Argparse – Argparse, (not listed here optiparse) are other options that you can also use.  It works by providing a set of rules to handle arguments for a specific command and then assigns those to variables globally.  Good part of argparse is the argument section is very flexible and you can add things like flags.  I think overall it’s a bit harder to implement then the above two cases (but more flexible).  I think this is used mostly with a single file.

Sys/Os – The system and os library is well worth getting to know.  It provides a great way to interact with the operating system.  From checking on files, directories to … doing a stat on a file to …  One of the great uses of Sys and Os commands is the ability to manipulate stdin, arguments and stdout.  I’ve used this to generate python scripts that accept piped results.  Another interesting library to check on for this specifically is subprocess model, which allows you to run commands in the background and provides file like objects for stdin, stdout and stderr (with subprocess.PIPE allowing you to pipe results between subprocesses).

The parallel processing part of my project was pretty cool.  I worked mostly with multiprocessing and the threading library.  Multiprocessing allows you to produce new processes via fork, threading allows for shared memory between processes.

multiprocessing – I really like this library.  You can create a set of workers and provide them a function to do work in parallel.  The join command (similar to bash) waits until they are all done and then continues the process.  The overall command is pretty easy to pick up, you create a multiprocessing process, provide a target function and a set of arguments for the function (typically in list format).   You than just use the start method on the project and it begins to run it in the background.  Other cool things about multiprocessing is the ability to set up queues, pipes (bi-directional communication) and proxy shared-memory manager for dictionaries and lists (didn’t get to work, but see docs).  One thing I did run into is working around shared memory issues (initial fault in not researching threading vs multiprocessing).

threading – The commands are similar to multiprocessing (in terms of setting up), but runs things in a thread instead of a process.  You’ll see threading used a lot in libraries.  TCPServer in the previous post (SocketServer library) uses it in it’s mixing.

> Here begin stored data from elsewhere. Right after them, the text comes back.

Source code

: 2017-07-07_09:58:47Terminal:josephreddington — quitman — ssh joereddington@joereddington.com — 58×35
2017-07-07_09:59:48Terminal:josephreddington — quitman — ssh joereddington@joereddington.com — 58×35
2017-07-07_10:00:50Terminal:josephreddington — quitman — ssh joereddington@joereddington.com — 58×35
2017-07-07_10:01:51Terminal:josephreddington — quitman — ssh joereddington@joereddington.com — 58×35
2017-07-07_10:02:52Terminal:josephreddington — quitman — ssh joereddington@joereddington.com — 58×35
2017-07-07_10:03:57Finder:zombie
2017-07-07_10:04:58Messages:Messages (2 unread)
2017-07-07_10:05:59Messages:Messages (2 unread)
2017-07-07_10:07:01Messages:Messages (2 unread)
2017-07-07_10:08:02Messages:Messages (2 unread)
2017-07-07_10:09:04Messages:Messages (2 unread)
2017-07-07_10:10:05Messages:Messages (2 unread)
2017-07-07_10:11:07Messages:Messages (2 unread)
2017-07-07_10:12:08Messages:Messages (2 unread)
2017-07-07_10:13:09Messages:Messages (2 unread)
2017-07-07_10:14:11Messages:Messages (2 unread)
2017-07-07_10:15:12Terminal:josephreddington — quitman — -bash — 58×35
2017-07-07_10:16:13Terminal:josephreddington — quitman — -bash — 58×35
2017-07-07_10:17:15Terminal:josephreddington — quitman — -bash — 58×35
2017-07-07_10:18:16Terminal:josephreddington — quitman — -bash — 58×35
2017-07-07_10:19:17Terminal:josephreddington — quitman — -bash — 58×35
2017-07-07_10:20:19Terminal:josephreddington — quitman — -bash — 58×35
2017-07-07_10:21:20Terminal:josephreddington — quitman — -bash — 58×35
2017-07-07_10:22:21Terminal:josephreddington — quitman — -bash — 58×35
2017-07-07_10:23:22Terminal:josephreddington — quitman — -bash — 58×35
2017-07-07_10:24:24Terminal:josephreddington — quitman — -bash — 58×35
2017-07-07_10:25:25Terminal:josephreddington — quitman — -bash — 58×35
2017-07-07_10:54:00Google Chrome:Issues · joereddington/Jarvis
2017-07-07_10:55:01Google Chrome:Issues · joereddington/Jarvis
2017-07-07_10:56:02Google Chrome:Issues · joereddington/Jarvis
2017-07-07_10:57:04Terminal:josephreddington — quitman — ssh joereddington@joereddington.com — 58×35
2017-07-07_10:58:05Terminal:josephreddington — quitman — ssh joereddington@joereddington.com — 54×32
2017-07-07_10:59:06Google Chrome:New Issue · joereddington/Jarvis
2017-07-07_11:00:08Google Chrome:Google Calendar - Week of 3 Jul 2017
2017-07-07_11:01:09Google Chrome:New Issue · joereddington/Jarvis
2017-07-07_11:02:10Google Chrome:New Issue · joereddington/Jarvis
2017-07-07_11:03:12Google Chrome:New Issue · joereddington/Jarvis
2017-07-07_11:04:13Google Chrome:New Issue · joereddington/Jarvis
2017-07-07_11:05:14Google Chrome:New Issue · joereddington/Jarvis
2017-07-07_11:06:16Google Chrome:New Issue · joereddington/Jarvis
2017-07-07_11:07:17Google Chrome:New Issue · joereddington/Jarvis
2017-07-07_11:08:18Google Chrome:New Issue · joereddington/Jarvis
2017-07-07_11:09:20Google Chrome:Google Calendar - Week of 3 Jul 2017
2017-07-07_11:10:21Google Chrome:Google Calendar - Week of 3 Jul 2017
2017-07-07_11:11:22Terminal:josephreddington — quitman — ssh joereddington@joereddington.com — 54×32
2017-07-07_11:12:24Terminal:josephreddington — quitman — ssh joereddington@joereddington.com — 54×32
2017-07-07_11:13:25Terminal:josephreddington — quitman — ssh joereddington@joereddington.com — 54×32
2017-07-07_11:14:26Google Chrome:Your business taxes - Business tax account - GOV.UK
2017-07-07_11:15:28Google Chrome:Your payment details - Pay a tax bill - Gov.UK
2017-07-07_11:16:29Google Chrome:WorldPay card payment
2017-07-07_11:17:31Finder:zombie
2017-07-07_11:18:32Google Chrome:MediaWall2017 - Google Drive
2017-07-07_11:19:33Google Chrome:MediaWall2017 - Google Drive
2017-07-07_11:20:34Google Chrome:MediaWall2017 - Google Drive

Celery – I didn’t get into celery as much as I’d like to.  Mostly due to not wanting to set up rabbitmq or redis for a tiny application (I used sqlite to keep foot print small and set up easy).  It’s still a great tool to look more into as it runs a queue (or set of queues) for you and allows you to execute things asynchronously (use for messaging too).  I will probably look more into this library and the associated products in the future.

The application I developed was a tool for managing database connections.  It was split into 3 parts, a process that polls AWS for connection information, a database for storing that information (sqlite) and a process that managed SQL connections for me (through port forwarding).  This was all controlled via CLI based on Cmd library.  Messages were sent to polling and SQL connection manager via queues (multiprocessing) with each process run within a separate process (multiprocessing).  Within SQL connection manager, I created TCPServer (SocketServer), which I ran in a different thread and added to a class to manage connections.  The threading was done partially to isolate failures due to a computer shutting down or refusing a connection.  This prevents the entire application from failing due to the actions of a single TCPServer.  Overall, I’ve liked the experiment so far, but don’t intend to do much more with it.  It was a experiment to test out a lot of these libraries and get a deeper understanding about things like ssh.